Work to do:
1 - According to the tarot passage below, which planet is the Tower card astrologically linked with?
2 - Copy the tarot passage below word for word, everything from "When the Fool’s" down to "into the world.".

Extracted text:
When the Fool’s journey reaches the Chariot tarot card, the Fool has turned into an adult, with a strong identity forged through experience, education, and contact with the outside world. The Chariot teaches the Fool how to use their willpower to effectively change their environment. Once the Fool has defined their values and the kind of person they want to be, they must try to fit into the world both by changing themselves and changing the world around them. Free from any sense of doubt, the Fool confidently moves forward as they start defining their place into the world.

The Tower

The Tower tarot card Rider-Waite

Keywords associated with this Tarot Card

Upright and Reversed keywords: Sudden change, catastrophe, and things breaking down

Astrologically, the Tower card is associated with the planet Mars.

The Fool now has to learn the harshest lesson of all. To be freed from bondage and blind subservience to primal urges, sometimes violent change is the only way out. The Tower tarot card pushes the Fool into a dire situation. The walls and structures carefully built so far are breaking down one by one in a painful and almost unbearable epiphany. But just like the Death card, the lesson that the Fool must hold on to is that even in the face of adversity, even when hurt and brought down, there is always a way to stand back up and build something new, something better, from the ruins of their old world.

Dataset extract:
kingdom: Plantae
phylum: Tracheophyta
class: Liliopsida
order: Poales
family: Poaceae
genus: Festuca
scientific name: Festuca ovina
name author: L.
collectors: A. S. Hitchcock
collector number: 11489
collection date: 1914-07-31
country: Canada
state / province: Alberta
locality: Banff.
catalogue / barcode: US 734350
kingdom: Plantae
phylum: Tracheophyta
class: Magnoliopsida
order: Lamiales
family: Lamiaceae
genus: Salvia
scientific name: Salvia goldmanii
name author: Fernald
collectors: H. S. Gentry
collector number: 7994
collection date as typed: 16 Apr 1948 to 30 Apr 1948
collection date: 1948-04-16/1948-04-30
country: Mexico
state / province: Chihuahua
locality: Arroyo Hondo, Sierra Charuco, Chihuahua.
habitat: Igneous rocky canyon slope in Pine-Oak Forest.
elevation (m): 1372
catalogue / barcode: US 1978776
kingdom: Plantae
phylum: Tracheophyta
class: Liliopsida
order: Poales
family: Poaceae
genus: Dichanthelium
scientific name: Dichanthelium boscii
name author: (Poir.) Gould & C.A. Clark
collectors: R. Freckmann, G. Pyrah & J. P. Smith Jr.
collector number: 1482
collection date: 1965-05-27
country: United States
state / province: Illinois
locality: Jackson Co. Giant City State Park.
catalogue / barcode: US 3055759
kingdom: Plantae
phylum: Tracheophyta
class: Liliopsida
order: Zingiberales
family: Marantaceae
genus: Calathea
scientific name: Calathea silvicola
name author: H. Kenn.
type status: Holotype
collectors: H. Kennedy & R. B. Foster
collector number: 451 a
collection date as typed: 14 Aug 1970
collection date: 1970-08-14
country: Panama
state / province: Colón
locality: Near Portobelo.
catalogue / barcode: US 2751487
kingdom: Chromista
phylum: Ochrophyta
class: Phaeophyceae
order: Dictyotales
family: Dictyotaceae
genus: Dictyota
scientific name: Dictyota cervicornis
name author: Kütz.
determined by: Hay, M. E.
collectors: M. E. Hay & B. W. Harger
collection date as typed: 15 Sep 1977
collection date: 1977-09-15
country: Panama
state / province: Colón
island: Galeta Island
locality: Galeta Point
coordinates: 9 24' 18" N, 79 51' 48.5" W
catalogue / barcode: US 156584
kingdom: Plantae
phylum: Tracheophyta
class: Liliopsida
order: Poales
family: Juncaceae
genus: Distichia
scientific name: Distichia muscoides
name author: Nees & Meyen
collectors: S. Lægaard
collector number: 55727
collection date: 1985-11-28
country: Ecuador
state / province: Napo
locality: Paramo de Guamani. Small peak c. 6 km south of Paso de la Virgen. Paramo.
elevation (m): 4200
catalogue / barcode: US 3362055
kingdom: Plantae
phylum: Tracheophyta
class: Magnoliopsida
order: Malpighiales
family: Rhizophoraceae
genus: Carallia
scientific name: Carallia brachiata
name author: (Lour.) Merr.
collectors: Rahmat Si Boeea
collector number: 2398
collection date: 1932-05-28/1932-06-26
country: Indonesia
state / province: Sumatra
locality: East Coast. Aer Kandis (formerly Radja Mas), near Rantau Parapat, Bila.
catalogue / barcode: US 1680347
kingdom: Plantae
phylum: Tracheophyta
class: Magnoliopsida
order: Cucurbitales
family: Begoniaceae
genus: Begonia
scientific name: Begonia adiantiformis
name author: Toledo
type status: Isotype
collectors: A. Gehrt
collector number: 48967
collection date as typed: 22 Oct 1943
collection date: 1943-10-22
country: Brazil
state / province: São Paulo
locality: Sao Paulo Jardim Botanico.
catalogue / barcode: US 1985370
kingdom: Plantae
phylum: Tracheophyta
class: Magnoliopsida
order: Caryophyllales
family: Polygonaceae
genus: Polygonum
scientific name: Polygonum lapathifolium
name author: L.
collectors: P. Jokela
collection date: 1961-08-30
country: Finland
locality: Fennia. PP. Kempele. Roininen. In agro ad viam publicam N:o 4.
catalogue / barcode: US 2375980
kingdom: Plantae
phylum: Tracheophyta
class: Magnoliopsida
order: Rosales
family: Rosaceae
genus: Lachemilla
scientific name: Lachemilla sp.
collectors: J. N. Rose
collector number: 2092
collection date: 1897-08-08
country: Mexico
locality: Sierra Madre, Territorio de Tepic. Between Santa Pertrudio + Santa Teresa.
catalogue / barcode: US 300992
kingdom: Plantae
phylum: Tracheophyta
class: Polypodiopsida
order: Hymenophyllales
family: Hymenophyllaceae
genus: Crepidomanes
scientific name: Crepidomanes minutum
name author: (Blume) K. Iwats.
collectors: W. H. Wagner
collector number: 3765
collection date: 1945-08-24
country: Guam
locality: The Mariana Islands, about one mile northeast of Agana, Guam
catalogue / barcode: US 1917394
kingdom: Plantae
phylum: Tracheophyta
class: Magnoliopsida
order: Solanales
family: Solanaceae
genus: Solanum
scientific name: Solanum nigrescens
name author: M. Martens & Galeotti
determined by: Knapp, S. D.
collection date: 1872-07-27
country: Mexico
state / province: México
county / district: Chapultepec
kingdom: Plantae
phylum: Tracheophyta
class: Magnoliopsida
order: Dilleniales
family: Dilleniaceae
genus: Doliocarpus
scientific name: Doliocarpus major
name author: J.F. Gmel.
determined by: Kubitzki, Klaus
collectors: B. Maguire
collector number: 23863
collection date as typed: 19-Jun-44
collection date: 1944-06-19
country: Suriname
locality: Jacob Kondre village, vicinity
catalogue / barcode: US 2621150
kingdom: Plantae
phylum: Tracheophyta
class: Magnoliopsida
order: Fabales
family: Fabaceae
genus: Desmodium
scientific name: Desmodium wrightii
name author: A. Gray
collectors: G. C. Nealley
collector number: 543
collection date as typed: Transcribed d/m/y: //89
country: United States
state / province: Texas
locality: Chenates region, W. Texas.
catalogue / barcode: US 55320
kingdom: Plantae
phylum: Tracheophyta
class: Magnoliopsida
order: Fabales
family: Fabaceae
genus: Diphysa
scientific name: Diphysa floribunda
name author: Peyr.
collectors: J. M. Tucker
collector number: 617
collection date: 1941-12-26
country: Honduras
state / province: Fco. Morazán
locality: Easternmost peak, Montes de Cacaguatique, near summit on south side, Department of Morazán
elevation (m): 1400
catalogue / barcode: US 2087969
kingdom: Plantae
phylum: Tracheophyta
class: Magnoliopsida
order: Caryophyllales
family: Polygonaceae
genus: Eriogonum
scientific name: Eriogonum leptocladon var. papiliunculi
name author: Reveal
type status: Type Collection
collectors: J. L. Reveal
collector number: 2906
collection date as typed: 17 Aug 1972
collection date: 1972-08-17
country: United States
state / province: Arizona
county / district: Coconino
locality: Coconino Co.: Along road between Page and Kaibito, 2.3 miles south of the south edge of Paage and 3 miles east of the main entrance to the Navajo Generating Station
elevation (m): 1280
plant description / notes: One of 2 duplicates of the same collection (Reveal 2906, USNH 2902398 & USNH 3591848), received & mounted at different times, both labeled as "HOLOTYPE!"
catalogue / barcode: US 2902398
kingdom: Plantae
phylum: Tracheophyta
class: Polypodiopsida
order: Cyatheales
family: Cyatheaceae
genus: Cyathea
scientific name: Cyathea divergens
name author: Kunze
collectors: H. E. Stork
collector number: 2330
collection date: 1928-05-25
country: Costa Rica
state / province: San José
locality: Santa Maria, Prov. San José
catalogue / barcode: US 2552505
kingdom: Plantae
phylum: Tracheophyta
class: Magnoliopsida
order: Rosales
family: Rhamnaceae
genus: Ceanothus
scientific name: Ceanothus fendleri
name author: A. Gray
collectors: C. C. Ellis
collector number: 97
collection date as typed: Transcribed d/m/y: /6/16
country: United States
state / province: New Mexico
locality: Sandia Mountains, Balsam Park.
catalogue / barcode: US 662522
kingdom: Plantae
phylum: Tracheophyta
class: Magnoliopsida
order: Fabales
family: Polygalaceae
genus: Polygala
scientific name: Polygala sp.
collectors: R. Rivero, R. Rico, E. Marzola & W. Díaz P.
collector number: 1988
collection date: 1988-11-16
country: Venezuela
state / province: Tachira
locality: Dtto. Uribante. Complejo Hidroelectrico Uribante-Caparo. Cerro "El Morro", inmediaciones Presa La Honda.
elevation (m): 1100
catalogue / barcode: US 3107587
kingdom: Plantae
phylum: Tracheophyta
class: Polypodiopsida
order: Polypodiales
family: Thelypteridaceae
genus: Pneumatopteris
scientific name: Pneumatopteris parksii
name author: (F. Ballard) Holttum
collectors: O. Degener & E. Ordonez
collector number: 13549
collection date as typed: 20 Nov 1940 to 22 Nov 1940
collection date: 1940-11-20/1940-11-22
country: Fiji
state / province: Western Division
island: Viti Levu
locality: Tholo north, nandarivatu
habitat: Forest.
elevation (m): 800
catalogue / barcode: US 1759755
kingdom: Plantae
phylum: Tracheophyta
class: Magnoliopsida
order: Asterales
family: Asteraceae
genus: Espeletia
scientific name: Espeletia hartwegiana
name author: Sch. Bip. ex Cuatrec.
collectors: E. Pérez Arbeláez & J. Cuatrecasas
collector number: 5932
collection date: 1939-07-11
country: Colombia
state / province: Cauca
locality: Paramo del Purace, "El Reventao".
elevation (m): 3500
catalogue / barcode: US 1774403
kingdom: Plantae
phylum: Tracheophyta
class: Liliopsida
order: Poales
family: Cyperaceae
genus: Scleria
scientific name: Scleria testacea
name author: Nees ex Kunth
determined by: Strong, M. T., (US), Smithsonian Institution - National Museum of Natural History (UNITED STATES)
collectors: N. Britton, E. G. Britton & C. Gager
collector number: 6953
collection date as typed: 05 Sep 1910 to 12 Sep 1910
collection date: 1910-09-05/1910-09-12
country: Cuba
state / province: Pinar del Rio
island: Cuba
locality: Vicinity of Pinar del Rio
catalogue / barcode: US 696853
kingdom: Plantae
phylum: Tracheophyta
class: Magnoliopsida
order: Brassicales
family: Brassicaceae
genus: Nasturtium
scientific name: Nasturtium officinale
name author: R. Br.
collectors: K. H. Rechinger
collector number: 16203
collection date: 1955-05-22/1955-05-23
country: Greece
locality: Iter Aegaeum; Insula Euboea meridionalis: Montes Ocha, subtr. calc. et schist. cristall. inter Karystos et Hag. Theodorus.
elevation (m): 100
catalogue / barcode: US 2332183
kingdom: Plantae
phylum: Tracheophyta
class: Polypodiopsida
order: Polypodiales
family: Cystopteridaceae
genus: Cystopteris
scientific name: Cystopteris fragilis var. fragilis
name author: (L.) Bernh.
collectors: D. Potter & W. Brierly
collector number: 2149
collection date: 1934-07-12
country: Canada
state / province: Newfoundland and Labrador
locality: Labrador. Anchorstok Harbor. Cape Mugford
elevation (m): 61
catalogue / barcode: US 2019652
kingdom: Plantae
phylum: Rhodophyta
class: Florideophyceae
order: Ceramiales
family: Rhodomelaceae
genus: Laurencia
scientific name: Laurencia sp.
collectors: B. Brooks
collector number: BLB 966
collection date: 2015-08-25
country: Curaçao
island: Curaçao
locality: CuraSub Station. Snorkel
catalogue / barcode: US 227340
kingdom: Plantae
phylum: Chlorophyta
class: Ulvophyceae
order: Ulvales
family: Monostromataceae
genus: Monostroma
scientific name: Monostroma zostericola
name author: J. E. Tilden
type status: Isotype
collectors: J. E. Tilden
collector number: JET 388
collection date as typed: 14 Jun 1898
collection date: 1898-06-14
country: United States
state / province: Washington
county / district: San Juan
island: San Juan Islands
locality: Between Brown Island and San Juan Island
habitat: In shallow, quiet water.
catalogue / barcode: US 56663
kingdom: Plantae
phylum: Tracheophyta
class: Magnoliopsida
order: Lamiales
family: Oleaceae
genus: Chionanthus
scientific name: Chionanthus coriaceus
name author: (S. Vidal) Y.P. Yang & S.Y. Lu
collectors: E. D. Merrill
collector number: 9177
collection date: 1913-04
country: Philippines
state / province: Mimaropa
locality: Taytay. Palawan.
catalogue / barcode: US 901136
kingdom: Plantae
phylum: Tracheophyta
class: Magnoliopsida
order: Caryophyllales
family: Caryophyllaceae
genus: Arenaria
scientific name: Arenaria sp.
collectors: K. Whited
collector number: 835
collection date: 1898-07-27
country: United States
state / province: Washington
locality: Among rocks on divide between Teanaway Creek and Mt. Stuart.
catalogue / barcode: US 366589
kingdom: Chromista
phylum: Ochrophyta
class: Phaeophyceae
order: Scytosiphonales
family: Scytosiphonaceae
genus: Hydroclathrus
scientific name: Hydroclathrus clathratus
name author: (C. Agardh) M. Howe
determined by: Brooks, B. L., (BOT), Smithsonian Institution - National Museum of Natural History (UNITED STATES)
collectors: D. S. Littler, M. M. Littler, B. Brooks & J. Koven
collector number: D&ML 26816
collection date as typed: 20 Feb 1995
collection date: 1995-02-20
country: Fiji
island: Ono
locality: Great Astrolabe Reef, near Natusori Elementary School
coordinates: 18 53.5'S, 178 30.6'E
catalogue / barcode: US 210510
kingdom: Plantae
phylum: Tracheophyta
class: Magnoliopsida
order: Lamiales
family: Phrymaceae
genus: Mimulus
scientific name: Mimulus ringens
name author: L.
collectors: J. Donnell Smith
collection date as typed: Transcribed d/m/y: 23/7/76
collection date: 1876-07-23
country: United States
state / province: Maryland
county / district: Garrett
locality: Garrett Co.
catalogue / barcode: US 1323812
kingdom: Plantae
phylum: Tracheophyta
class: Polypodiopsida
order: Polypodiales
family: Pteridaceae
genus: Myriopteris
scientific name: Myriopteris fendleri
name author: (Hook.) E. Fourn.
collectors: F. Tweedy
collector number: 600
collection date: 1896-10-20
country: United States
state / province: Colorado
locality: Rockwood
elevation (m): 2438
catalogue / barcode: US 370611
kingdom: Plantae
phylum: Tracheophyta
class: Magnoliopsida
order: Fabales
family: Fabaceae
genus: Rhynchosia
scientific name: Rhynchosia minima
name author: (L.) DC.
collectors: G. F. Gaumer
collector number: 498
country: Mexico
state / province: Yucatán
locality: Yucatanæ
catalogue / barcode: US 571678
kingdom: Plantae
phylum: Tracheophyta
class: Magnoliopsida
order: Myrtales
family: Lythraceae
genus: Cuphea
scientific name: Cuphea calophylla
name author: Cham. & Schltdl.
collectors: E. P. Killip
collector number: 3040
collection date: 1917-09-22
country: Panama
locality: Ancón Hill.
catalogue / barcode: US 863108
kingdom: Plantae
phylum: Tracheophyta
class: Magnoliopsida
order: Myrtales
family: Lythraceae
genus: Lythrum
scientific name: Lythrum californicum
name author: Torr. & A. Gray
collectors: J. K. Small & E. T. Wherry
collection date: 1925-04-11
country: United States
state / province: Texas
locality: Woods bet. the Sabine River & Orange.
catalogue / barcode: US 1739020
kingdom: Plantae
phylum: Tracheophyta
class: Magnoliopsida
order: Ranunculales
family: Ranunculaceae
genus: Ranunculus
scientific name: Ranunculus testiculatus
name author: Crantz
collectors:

The responses:
1 - Mars.

2 -
When the Fool’s journey reaches the Chariot tarot card, the Fool has turned into an adult, with a strong identity forged through experience, education, and contact with the outside world. The Chariot teaches the Fool how to use their willpower to effectively change their environment. Once the Fool has defined their values and the kind of person they want to be, they must try to fit into the world both by changing themselves and changing the world around them. Free from any sense of doubt, the Fool confidently moves forward as they start defining their place into the world.